Thermodynamics Of Coupled Cycles

If two cycles are coupled in series where heat lost by one is absorbed by the other, as in the mercury-steam binary cycle, let n1 and n2 be the efficiencies of the topping and bottom cycles respectively, and N be the overall efficiency of the combined cycle.

N1 = 1 - (Q2 /Q1) and N2 = 1 - (Q3 / Q2)

or Q2 = Q1(1-N1) and Q3 = Q2 (1-N2)

Now  N= 1-(Q3 / Q1)  = 1 - (Q2(1-N2) /  Q1)

            = 1- (Q(1-N1)(1-N2) / Q1)

            = 1 - (1-N1) (1-N2)

If There are N cycles coupled in series, the overall efficiency would be given by

N = 1- ((1-N1)(1-N2)(1-N3)........(1-Nn))

or 

1-N = (1-N1)(1-N2)(1-N3).........(1-Nn)

Total loss = Product of losses in all the cycles.

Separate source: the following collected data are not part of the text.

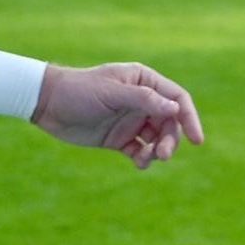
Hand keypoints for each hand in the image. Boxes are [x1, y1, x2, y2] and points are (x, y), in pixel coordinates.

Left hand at [32, 62, 203, 169]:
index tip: (197, 139)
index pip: (177, 98)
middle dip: (171, 140)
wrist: (47, 104)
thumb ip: (143, 99)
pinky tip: (139, 163)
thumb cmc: (79, 90)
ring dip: (158, 151)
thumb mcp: (111, 93)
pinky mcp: (120, 139)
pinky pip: (141, 151)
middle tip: (162, 155)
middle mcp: (141, 100)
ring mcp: (131, 120)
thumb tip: (175, 107)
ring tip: (147, 160)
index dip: (189, 118)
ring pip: (157, 139)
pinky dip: (144, 159)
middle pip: (170, 123)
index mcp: (143, 81)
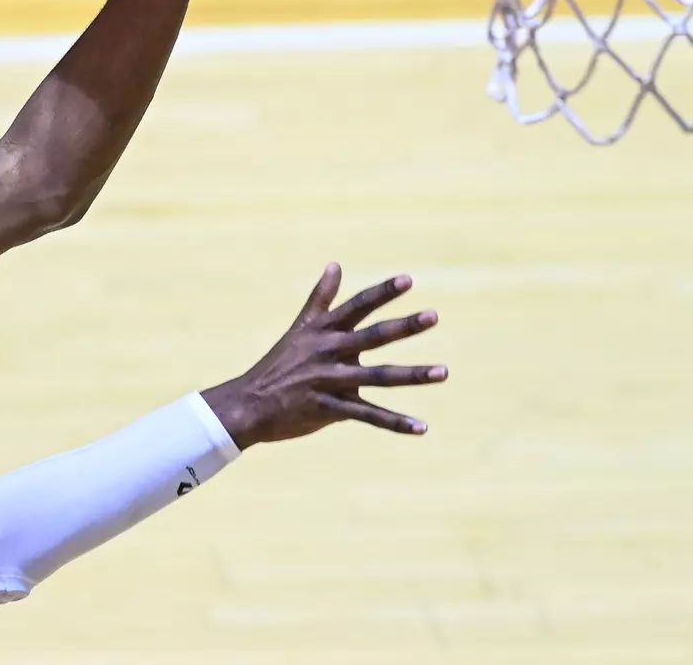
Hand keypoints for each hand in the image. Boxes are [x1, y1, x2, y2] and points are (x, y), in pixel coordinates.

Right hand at [202, 263, 445, 448]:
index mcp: (322, 330)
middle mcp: (327, 351)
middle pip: (371, 336)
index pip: (357, 306)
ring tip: (444, 372)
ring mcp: (328, 380)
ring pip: (377, 377)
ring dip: (412, 375)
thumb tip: (335, 265)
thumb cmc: (278, 364)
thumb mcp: (300, 328)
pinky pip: (368, 415)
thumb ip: (321, 298)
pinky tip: (422, 427)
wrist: (249, 404)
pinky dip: (396, 422)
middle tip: (433, 316)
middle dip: (403, 327)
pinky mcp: (329, 409)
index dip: (382, 293)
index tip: (409, 280)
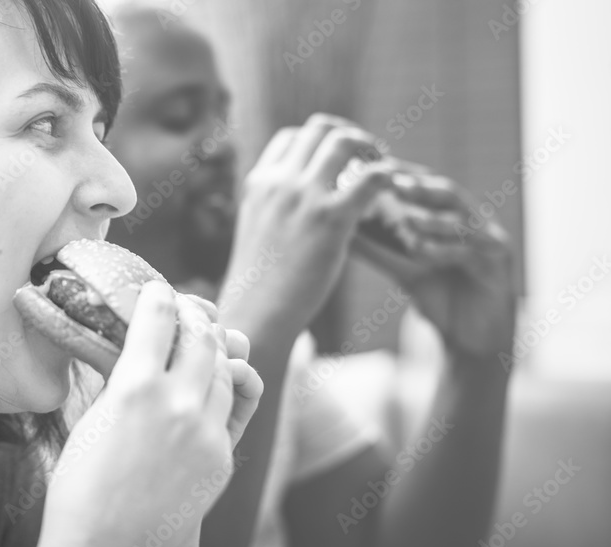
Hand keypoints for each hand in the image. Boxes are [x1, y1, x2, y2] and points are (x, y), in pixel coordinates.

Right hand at [34, 283, 262, 546]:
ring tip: (203, 344)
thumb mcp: (91, 419)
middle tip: (188, 310)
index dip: (160, 296)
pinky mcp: (222, 458)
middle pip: (203, 337)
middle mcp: (178, 402)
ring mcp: (206, 432)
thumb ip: (120, 381)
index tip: (159, 290)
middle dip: (195, 317)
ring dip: (214, 351)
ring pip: (225, 370)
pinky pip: (231, 409)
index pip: (159, 318)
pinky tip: (212, 385)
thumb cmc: (80, 488)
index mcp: (135, 386)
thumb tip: (136, 351)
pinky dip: (222, 389)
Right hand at [219, 113, 392, 335]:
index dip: (319, 141)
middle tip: (369, 157)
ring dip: (371, 148)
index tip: (339, 159)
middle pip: (319, 128)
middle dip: (349, 136)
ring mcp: (304, 197)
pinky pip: (371, 178)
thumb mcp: (257, 232)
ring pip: (344, 141)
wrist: (258, 313)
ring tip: (385, 168)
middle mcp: (279, 181)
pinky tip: (394, 193)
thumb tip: (298, 205)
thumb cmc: (260, 284)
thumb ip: (275, 208)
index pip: (292, 137)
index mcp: (259, 183)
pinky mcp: (331, 219)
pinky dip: (387, 177)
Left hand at [353, 159, 516, 359]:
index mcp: (451, 214)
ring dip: (431, 219)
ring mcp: (489, 238)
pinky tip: (419, 250)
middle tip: (392, 182)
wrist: (472, 335)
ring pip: (461, 221)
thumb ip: (377, 249)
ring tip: (405, 219)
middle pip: (447, 193)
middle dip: (420, 186)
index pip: (426, 185)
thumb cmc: (440, 295)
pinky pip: (470, 252)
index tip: (373, 167)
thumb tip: (341, 232)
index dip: (401, 174)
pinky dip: (443, 250)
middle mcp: (473, 220)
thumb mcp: (404, 268)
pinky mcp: (498, 262)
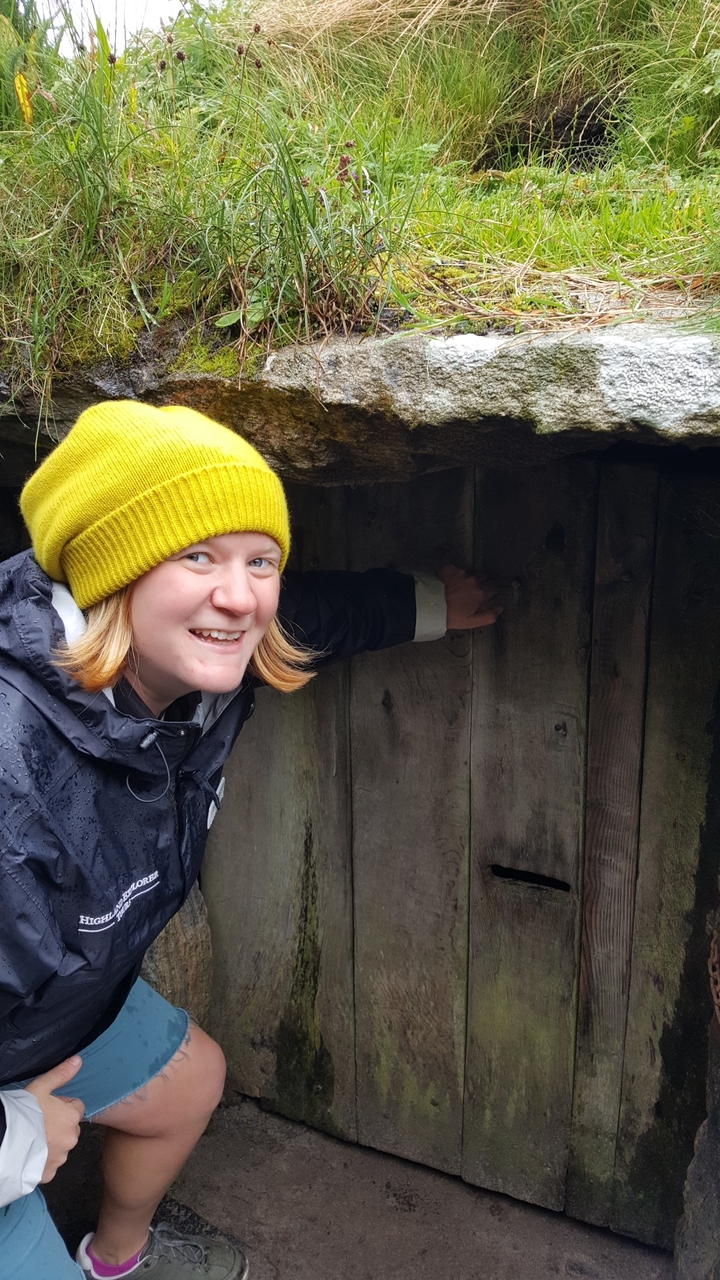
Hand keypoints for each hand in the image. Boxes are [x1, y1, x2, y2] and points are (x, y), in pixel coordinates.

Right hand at [25, 1055, 83, 1183]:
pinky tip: (30, 1153)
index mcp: (71, 1117)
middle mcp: (71, 1139)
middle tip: (38, 1123)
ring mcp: (60, 1158)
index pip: (76, 1107)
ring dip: (52, 1143)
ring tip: (32, 1138)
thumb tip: (78, 1060)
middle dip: (59, 1125)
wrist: (4, 1143)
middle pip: (70, 1128)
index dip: (62, 1105)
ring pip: (61, 1147)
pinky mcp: (49, 1174)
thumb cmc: (22, 1113)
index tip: (47, 1107)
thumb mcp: (40, 1087)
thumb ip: (61, 1074)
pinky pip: (50, 1164)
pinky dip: (43, 1160)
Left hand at [440, 565, 502, 629]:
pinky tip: (451, 582)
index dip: (491, 591)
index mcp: (481, 593)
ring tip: (462, 587)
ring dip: (470, 578)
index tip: (487, 595)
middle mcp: (473, 580)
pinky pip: (458, 569)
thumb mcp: (472, 621)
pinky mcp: (450, 569)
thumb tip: (500, 608)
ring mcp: (462, 573)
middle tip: (475, 591)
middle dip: (483, 582)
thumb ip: (489, 615)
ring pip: (472, 572)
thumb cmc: (451, 615)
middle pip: (485, 577)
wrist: (431, 605)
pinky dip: (457, 574)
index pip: (494, 587)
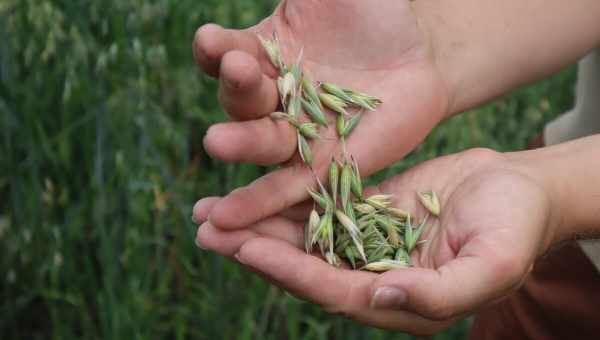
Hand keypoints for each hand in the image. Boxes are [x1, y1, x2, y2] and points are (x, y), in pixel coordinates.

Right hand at [193, 0, 448, 229]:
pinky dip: (258, 203)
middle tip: (236, 71)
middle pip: (244, 100)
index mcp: (266, 52)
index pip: (229, 52)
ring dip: (240, 144)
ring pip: (262, 143)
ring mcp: (298, 135)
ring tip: (218, 142)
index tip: (212, 40)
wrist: (421, 52)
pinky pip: (289, 187)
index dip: (217, 49)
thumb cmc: (375, 10)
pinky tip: (225, 218)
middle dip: (237, 88)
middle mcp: (274, 97)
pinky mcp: (324, 168)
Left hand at [193, 148, 557, 334]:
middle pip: (304, 265)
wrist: (522, 188)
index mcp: (398, 299)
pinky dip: (286, 197)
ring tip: (209, 211)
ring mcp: (367, 240)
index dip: (288, 270)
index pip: (331, 290)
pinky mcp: (366, 208)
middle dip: (254, 248)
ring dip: (258, 223)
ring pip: (303, 235)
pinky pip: (320, 205)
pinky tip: (253, 187)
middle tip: (205, 230)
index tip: (245, 247)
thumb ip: (439, 293)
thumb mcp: (491, 265)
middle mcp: (374, 274)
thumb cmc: (518, 229)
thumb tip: (380, 293)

For two cycles coupled in series.

N = 1 - (1-N1)  (1-N2)

    = 1 - (1-N1-N2 +N1N2)

    = N1 + N2 - N1N2 

N = N1 + N2 - N1N2 

This shows that the overall efficiency of two cycles coupled in series equals the sum of the individual efficiencies minus their product. 

By combining two cycles in series, even if the individual efficiencies are low, it is possible to have fairly high combined efficiency , which cannot be attained by a single cycle. 

For example ,

N1 = 0.50 and N2 = 0.40 

N = 0.5 + 0.4 - 0.5(0.4) = 0.70 

It is almost impossible to achieve such an inefficiency in a single cycle.